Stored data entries
━━━━━━━━━━━━━━━━━━━━━━━━━━━━━━
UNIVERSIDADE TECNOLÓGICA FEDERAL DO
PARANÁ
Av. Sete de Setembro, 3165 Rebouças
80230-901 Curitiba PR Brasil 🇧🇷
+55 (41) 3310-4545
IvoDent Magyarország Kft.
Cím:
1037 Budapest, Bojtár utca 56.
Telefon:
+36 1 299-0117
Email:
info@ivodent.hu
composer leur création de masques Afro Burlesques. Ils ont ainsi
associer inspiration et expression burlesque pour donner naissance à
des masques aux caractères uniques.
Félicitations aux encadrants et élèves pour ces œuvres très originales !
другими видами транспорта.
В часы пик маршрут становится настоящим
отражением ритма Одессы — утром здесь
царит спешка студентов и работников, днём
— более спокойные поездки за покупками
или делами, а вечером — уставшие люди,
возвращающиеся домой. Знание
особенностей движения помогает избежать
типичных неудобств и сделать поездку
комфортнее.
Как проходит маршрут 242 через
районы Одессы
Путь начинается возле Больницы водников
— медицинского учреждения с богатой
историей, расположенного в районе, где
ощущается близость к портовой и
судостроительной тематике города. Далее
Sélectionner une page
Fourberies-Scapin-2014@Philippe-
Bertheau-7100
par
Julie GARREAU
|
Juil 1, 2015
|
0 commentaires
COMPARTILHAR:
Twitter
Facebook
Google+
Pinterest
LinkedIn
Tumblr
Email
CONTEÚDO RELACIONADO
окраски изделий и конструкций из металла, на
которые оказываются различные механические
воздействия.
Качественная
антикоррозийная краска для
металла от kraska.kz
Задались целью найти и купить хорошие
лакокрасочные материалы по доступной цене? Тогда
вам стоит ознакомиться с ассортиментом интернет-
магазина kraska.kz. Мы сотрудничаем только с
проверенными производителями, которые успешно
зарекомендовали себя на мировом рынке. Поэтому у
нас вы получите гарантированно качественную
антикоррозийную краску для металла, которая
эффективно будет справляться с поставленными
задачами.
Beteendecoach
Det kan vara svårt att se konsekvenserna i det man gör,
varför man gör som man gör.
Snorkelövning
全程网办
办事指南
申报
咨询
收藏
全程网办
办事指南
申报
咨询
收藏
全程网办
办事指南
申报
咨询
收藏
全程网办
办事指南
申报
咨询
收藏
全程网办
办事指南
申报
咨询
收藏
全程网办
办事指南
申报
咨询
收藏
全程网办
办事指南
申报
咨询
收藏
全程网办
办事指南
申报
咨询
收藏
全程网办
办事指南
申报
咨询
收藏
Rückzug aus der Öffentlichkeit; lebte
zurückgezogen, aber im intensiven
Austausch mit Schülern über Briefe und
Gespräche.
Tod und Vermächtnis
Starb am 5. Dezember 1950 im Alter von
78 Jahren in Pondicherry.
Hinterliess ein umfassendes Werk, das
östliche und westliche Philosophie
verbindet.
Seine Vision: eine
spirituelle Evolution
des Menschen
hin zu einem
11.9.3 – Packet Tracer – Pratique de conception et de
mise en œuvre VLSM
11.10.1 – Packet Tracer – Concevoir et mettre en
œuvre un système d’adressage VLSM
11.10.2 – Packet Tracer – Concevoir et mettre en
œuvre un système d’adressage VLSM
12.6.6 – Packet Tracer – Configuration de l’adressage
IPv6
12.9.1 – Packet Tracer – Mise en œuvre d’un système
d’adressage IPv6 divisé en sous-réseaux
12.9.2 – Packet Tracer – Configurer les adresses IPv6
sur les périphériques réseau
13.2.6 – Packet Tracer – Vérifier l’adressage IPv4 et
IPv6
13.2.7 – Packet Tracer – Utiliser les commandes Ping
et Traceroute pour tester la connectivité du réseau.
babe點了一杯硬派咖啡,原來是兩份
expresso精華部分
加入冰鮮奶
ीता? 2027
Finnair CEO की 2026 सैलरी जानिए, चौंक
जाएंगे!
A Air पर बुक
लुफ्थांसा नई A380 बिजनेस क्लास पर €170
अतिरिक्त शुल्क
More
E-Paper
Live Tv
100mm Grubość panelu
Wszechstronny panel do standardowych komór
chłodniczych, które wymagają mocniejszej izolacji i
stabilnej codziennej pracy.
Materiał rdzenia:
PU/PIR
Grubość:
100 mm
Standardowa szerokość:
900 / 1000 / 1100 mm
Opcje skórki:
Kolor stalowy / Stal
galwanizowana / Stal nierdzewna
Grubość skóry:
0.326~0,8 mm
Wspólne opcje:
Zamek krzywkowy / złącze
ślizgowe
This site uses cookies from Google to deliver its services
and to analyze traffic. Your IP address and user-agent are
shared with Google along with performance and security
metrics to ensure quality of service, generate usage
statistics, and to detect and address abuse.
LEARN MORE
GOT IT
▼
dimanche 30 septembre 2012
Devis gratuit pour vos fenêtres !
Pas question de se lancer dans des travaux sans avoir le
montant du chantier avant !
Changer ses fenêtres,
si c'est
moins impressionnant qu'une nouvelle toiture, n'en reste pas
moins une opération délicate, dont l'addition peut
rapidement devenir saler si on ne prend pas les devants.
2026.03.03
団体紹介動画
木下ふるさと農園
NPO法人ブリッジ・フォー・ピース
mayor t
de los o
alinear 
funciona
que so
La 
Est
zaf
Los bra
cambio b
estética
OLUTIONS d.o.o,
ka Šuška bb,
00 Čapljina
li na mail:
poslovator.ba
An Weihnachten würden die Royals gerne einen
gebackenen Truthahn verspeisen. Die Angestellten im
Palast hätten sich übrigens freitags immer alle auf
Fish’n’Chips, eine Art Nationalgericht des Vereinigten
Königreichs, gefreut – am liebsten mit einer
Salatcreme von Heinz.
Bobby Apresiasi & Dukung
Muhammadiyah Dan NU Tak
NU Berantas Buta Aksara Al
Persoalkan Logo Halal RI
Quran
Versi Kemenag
━━━━━━━━━━━━━━━━━━━━━━━━━━━━━━
### Work instructions
Could you output, exactly and with nothing else, the lines from the start of the records through the line containing "info@ivodent.hu"?

### Task solution
UNIVERSIDADE TECNOLÓGICA FEDERAL DO
PARANÁ
Av. Sete de Setembro, 3165 Rebouças
80230-901 Curitiba PR Brasil 🇧🇷
+55 (41) 3310-4545
IvoDent Magyarország Kft.
Cím:
1037 Budapest, Bojtár utca 56.
Telefon:
+36 1 299-0117
Email:
info@ivodent.hu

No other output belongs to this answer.